* _Material to process_:

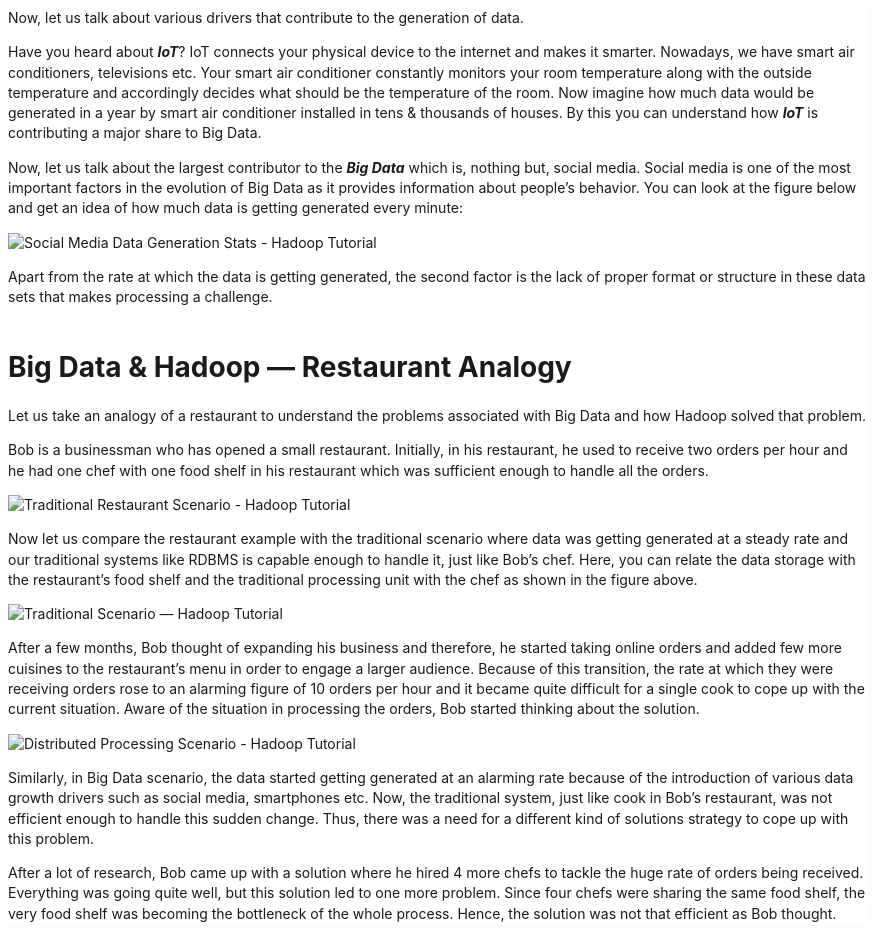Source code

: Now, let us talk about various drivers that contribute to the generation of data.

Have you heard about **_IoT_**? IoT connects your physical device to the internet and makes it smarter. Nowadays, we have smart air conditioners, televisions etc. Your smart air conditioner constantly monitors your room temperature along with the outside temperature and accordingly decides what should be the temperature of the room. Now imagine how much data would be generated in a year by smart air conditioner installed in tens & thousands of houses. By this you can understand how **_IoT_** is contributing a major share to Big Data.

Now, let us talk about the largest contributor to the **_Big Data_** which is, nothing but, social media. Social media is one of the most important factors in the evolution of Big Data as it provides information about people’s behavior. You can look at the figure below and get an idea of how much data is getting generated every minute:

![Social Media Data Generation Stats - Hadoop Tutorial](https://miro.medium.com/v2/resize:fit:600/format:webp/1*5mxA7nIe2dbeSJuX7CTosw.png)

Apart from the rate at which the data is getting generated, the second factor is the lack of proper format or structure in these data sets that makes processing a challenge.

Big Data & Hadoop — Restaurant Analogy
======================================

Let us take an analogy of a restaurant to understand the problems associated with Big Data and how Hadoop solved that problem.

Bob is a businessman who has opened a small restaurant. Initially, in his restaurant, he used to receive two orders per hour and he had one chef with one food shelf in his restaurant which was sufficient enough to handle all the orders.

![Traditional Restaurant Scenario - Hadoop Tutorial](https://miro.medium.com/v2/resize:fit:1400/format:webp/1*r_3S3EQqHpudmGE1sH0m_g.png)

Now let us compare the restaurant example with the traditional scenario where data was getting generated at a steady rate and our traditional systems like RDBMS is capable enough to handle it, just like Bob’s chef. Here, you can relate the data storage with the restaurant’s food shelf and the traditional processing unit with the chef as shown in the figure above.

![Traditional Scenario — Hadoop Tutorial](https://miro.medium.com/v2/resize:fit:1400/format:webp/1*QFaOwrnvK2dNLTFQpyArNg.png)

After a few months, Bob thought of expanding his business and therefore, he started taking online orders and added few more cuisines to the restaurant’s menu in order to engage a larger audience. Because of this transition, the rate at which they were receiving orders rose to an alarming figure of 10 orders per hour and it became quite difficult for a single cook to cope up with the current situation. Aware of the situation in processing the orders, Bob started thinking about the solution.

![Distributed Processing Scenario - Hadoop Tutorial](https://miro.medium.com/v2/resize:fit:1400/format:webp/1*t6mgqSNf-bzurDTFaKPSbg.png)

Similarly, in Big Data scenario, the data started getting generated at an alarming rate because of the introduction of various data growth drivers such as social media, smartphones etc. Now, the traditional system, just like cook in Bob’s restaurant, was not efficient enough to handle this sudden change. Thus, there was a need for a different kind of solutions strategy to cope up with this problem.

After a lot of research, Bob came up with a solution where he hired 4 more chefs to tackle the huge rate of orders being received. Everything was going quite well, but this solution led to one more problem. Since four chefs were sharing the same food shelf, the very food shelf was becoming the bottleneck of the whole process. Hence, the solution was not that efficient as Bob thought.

* * *

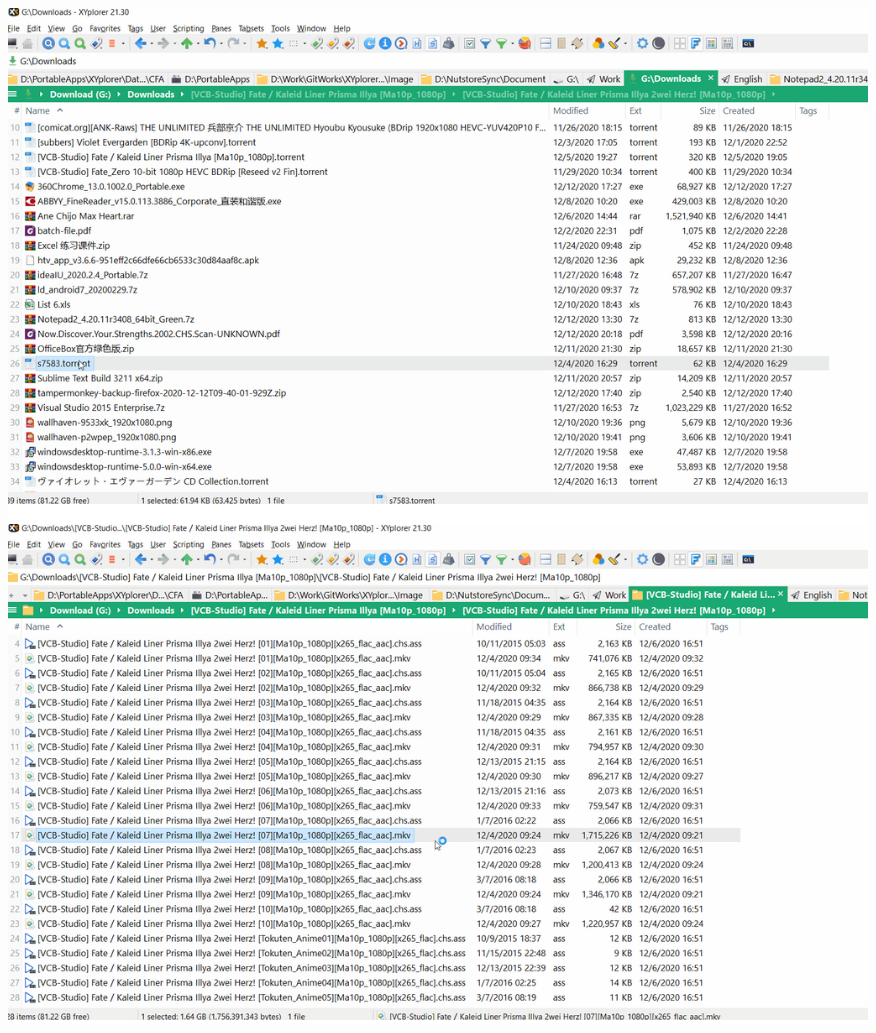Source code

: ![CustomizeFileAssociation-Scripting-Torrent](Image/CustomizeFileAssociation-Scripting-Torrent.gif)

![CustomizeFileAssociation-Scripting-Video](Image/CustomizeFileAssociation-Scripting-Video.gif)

* _What this task involves_: Write down, word for word, the lines above from the one containing "Bob is a businessman" through the one containing "Similarly, in Big", both ends included.

* _Your solution_:
Bob is a businessman who has opened a small restaurant. Initially, in his restaurant, he used to receive two orders per hour and he had one chef with one food shelf in his restaurant which was sufficient enough to handle all the orders.

![Traditional Restaurant Scenario - Hadoop Tutorial](https://miro.medium.com/v2/resize:fit:1400/format:webp/1*r_3S3EQqHpudmGE1sH0m_g.png)

Now let us compare the restaurant example with the traditional scenario where data was getting generated at a steady rate and our traditional systems like RDBMS is capable enough to handle it, just like Bob’s chef. Here, you can relate the data storage with the restaurant’s food shelf and the traditional processing unit with the chef as shown in the figure above.

![Traditional Scenario — Hadoop Tutorial](https://miro.medium.com/v2/resize:fit:1400/format:webp/1*QFaOwrnvK2dNLTFQpyArNg.png)

After a few months, Bob thought of expanding his business and therefore, he started taking online orders and added few more cuisines to the restaurant’s menu in order to engage a larger audience. Because of this transition, the rate at which they were receiving orders rose to an alarming figure of 10 orders per hour and it became quite difficult for a single cook to cope up with the current situation. Aware of the situation in processing the orders, Bob started thinking about the solution.

![Distributed Processing Scenario - Hadoop Tutorial](https://miro.medium.com/v2/resize:fit:1400/format:webp/1*t6mgqSNf-bzurDTFaKPSbg.png)

Similarly, in Big Data scenario, the data started getting generated at an alarming rate because of the introduction of various data growth drivers such as social media, smartphones etc. Now, the traditional system, just like cook in Bob’s restaurant, was not efficient enough to handle this sudden change. Thus, there was a need for a different kind of solutions strategy to cope up with this problem.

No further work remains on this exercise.